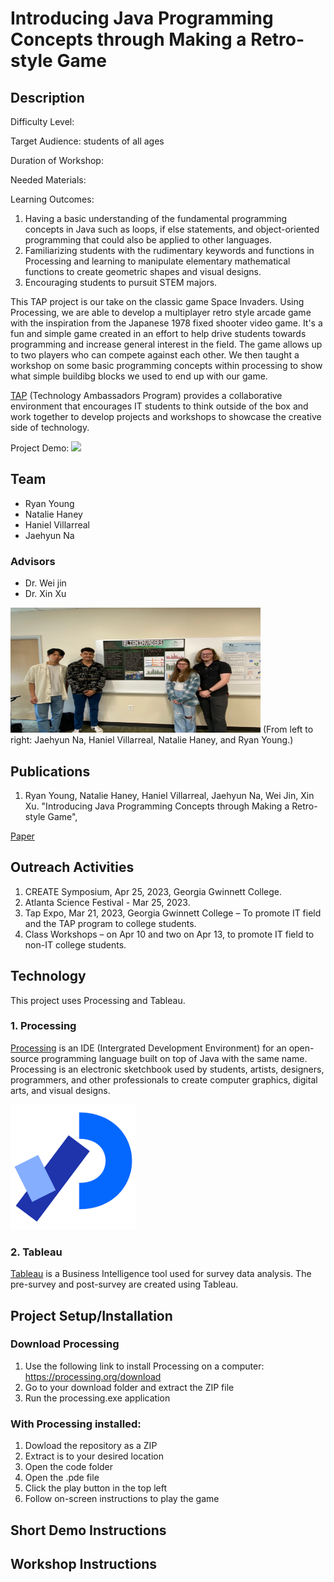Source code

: # Introducing Java Programming Concepts through Making a Retro-style Game
## Description
Difficulty Level:

Target Audience: students of all ages 

Duration of Workshop:

Needed Materials: 

Learning Outcomes: 
1. Having a basic understanding of the fundamental programming concepts in Java such as loops, if else statements, and object-oriented programming that could also be applied to other languages. 
2. Familiarizing students with the rudimentary keywords and functions in Processing and learning to manipulate elementary mathematical functions to create geometric shapes and visual designs. 
3. Encouraging students to pursuit STEM majors.

This TAP project is our take on the classic game Space Invaders. Using Processing, we are able to develop a multiplayer retro style arcade game with the inspiration from the Japanese 1978 fixed shooter video game. It's a fun and simple game created in an effort to help drive students towards programming and increase general interest in the field. The game allows up to two players who can compete against each other. 
We then taught a workshop on some basic programming concepts within processing to show what simple buildibg blocks we used to end up with our game. 

[TAP](https://ggc.edu/academics/school-of-science-and-technology/research-internships-service-learning/technology-ambassador-program) (Technology Ambassadors Program) provides a collaborative environment that encourages IT students to think outside of the box and work together to develop projects and workshops to showcase the creative side of technology. 

Project Demo: 
<img src = "https://github.com/TAP-GGC/AlienInvader2/assets/157164928/0081aec4-11cf-46c7-bd8c-f513b4b96aab">





## Team
* Ryan Young
* Natalie Haney
* Haniel Villarreal
* Jaehyun Na
  
### Advisors
* Dr. Wei jin
* Dr. Xin Xu 

<img src = "Media/Group Photo.jpg" width="400" height="200">
(From left to right: Jaehyun Na, Haniel Villarreal, Natalie Haney, and Ryan Young.) <br>

## Publications 
1. Ryan Young, Natalie Haney, Haniel Villarreal, Jaehyun Na, Wei Jin, Xin Xu. "Introducing Java Programming Concepts through Making a Retro-style Game",

[Paper](https://github.com/Pryzzm/TAPSpaceInvaders/blob/main/Tap%20Documents/Introducing%20Java%20Programming%20Concepts%20through%20Making%20a%20Retro-style%20Game.docx)

## Outreach Activities
1. CREATE Symposium, Apr 25, 2023, Georgia Gwinnett College.
2. Atlanta Science Festival - Mar 25, 2023.
3. Tap Expo, Mar 21, 2023, Georgia Gwinnett College – To promote IT field and the TAP program to college students.
4. Class Workshops – on Apr 10 and two on Apr 13, to promote IT field to non-IT college students.

## Technology
This project uses Processing and Tableau. 
### 1. Processing
[Processing](https://processing.org/) is an IDE (Intergrated Development Environment) for an open-source programming language built on top of Java with the same name. Processing is an electronic sketchbook used by students, artists, designers, programmers, and other professionals to create computer graphics, digital arts, and visual designs. 

<img src = "Media/Processing.png" width="200" height="200">

### 2. Tableau 
[Tableau](https://www.tableau.com/trial/tableau-software?utm_campaign_id=2017049&utm_language=EN&utm_country=USCA&kw=tableau&adgroup=CTX-Brand-Priority-Core-E&adused=ETA&matchtype=e&placement=&d=7013y000000vYhH&cq_cmp=370186750&cq_net=s&cq_plac=&msclkid=26981524b0631c5b97b6717da3aecb8f&gclsrc=ds&gclsrc=ds) is a Business Intelligence tool used for survey data analysis. The pre-survey and post-survey are created using Tableau. 

## Project Setup/Installation
### Download Processing
1. Use the following link to install Processing on a computer: https://processing.org/download
2. Go to your download folder and extract the ZIP file
3. Run the processing.exe application 
### With Processing installed:
1. Dowload the repository as a ZIP
2. Extract is to your desired location
3. Open the code folder
4. Open the .pde file
5. Click the play button in the top left
6. Follow on-screen instructions to play the game

## Short Demo Instructions

## Workshop Instructions 
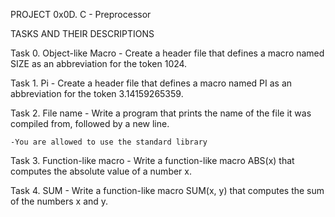 PROJECT 0x0D. C - Preprocessor

TASKS AND THEIR DESCRIPTIONS 

Task 0. Object-like Macro - Create a header file that defines a macro named SIZE as an abbreviation for the token 1024.

Task 1. Pi - Create a header file that defines a macro named PI as an abbreviation for the token 3.14159265359.

Task 2. File name - Write a program that prints the name of the file it was compiled from, followed by a new line.

	-You are allowed to use the standard library

Task 3. Function-like macro - Write a function-like macro ABS(x) that computes the absolute value of a number x.

Task 4. SUM - Write a function-like macro SUM(x, y) that computes the sum of the numbers x and y.
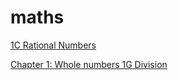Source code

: # maths

[1C Rational Numbers](http://emac.hotmaths.com.au/link/16221/section)

[Chapter 1: Whole numbers 1G Division](http://emac.hotmaths.com.au/link/15869/section)
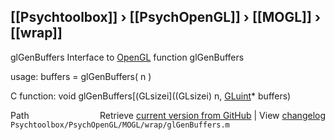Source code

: ## [[Psychtoolbox]] &#8250; [[PsychOpenGL]] &#8250; [[MOGL]] &#8250; [[wrap]]

glGenBuffers  Interface to [OpenGL](OpenGL) function glGenBuffers  
  
usage:  buffers = glGenBuffers( n )  
  
C function:  void glGenBuffers[(GLsizei]((GLsizei) n, [GLuint](GLuint)\* buffers)  




<div class="code_header" style="text-align:right;">
  <span style="float:left;">Path&nbsp;&nbsp;</span> <span class="counter">Retrieve <a href=
  "https://raw.github.com/Psychtoolbox-3/Psychtoolbox-3/beta/Psychtoolbox/PsychOpenGL/MOGL/wrap/glGenBuffers.m">current version from GitHub</a> | View <a href=
  "https://github.com/Psychtoolbox-3/Psychtoolbox-3/commits/beta/Psychtoolbox/PsychOpenGL/MOGL/wrap/glGenBuffers.m">changelog</a></span>
</div>
<div class="code">
  <code>Psychtoolbox/PsychOpenGL/MOGL/wrap/glGenBuffers.m</code>
</div>

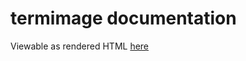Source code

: # termimage documentation
Viewable as rendered HTML [here](https://rawcdn.githack.com/nabijaczleweli/termimage/doc/termimage/index.html)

*****

* WORK TO BE COMPLETED
Copy out every line of the records above as it appears, leaving out the pictures.

* SOLUTION TO THIS EXERCISE
Source code

: # Introducing Java Programming Concepts through Making a Retro-style Game
## Description
Difficulty Level:

Target Audience: students of all ages 

Duration of Workshop:

Needed Materials: 

Learning Outcomes: 
1. Having a basic understanding of the fundamental programming concepts in Java such as loops, if else statements, and object-oriented programming that could also be applied to other languages. 
2. Familiarizing students with the rudimentary keywords and functions in Processing and learning to manipulate elementary mathematical functions to create geometric shapes and visual designs. 
3. Encouraging students to pursuit STEM majors.

This TAP project is our take on the classic game Space Invaders. Using Processing, we are able to develop a multiplayer retro style arcade game with the inspiration from the Japanese 1978 fixed shooter video game. It's a fun and simple game created in an effort to help drive students towards programming and increase general interest in the field. The game allows up to two players who can compete against each other. 
We then taught a workshop on some basic programming concepts within processing to show what simple buildibg blocks we used to end up with our game. 

[TAP](https://ggc.edu/academics/school-of-science-and-technology/research-internships-service-learning/technology-ambassador-program) (Technology Ambassadors Program) provides a collaborative environment that encourages IT students to think outside of the box and work together to develop projects and workshops to showcase the creative side of technology. 

Project Demo: 
<img src = "https://github.com/TAP-GGC/AlienInvader2/assets/157164928/0081aec4-11cf-46c7-bd8c-f513b4b96aab">





## Team
* Ryan Young
* Natalie Haney
* Haniel Villarreal
* Jaehyun Na
  
### Advisors
* Dr. Wei jin
* Dr. Xin Xu 

<img src = "Media/Group Photo.jpg" width="400" height="200">
(From left to right: Jaehyun Na, Haniel Villarreal, Natalie Haney, and Ryan Young.) <br>

## Publications 
1. Ryan Young, Natalie Haney, Haniel Villarreal, Jaehyun Na, Wei Jin, Xin Xu. "Introducing Java Programming Concepts through Making a Retro-style Game",

[Paper](https://github.com/Pryzzm/TAPSpaceInvaders/blob/main/Tap%20Documents/Introducing%20Java%20Programming%20Concepts%20through%20Making%20a%20Retro-style%20Game.docx)

## Outreach Activities
1. CREATE Symposium, Apr 25, 2023, Georgia Gwinnett College.
2. Atlanta Science Festival - Mar 25, 2023.
3. Tap Expo, Mar 21, 2023, Georgia Gwinnett College – To promote IT field and the TAP program to college students.
4. Class Workshops – on Apr 10 and two on Apr 13, to promote IT field to non-IT college students.

## Technology
This project uses Processing and Tableau. 
### 1. Processing
[Processing](https://processing.org/) is an IDE (Intergrated Development Environment) for an open-source programming language built on top of Java with the same name. Processing is an electronic sketchbook used by students, artists, designers, programmers, and other professionals to create computer graphics, digital arts, and visual designs. 

<img src = "Media/Processing.png" width="200" height="200">

### 2. Tableau 
[Tableau](https://www.tableau.com/trial/tableau-software?utm_campaign_id=2017049&utm_language=EN&utm_country=USCA&kw=tableau&adgroup=CTX-Brand-Priority-Core-E&adused=ETA&matchtype=e&placement=&d=7013y000000vYhH&cq_cmp=370186750&cq_net=s&cq_plac=&msclkid=26981524b0631c5b97b6717da3aecb8f&gclsrc=ds&gclsrc=ds) is a Business Intelligence tool used for survey data analysis. The pre-survey and post-survey are created using Tableau. 

## Project Setup/Installation
### Download Processing
1. Use the following link to install Processing on a computer: https://processing.org/download
2. Go to your download folder and extract the ZIP file
3. Run the processing.exe application 
### With Processing installed:
1. Dowload the repository as a ZIP
2. Extract is to your desired location
3. Open the code folder
4. Open the .pde file
5. Click the play button in the top left
6. Follow on-screen instructions to play the game

## Short Demo Instructions

## Workshop Instructions 
 PROJECT 0x0D. C - Preprocessor

TASKS AND THEIR DESCRIPTIONS 

Task 0. Object-like Macro - Create a header file that defines a macro named SIZE as an abbreviation for the token 1024.

Task 1. Pi - Create a header file that defines a macro named PI as an abbreviation for the token 3.14159265359.

Task 2. File name - Write a program that prints the name of the file it was compiled from, followed by a new line.

	-You are allowed to use the standard library

Task 3. Function-like macro - Write a function-like macro ABS(x) that computes the absolute value of a number x.

Task 4. SUM - Write a function-like macro SUM(x, y) that computes the sum of the numbers x and y.
Source code

: # maths

[1C Rational Numbers](http://emac.hotmaths.com.au/link/16221/section)

[Chapter 1: Whole numbers 1G Division](http://emac.hotmaths.com.au/link/15869/section)
Source code

: ## [[Psychtoolbox]] &#8250; [[PsychOpenGL]] &#8250; [[MOGL]] &#8250; [[wrap]]

glGenBuffers  Interface to [OpenGL](OpenGL) function glGenBuffers  
  
usage:  buffers = glGenBuffers( n )  
  
C function:  void glGenBuffers[(GLsizei]((GLsizei) n, [GLuint](GLuint)\* buffers)  




<div class="code_header" style="text-align:right;">
  <span style="float:left;">Path&nbsp;&nbsp;</span> <span class="counter">Retrieve <a href=
  "https://raw.github.com/Psychtoolbox-3/Psychtoolbox-3/beta/Psychtoolbox/PsychOpenGL/MOGL/wrap/glGenBuffers.m">current version from GitHub</a> | View <a href=
  "https://github.com/Psychtoolbox-3/Psychtoolbox-3/commits/beta/Psychtoolbox/PsychOpenGL/MOGL/wrap/glGenBuffers.m">changelog</a></span>
</div>
<div class="code">
  <code>Psychtoolbox/PsychOpenGL/MOGL/wrap/glGenBuffers.m</code>
</div>

Source code

: # termimage documentation
Viewable as rendered HTML [here](https://rawcdn.githack.com/nabijaczleweli/termimage/doc/termimage/index.html)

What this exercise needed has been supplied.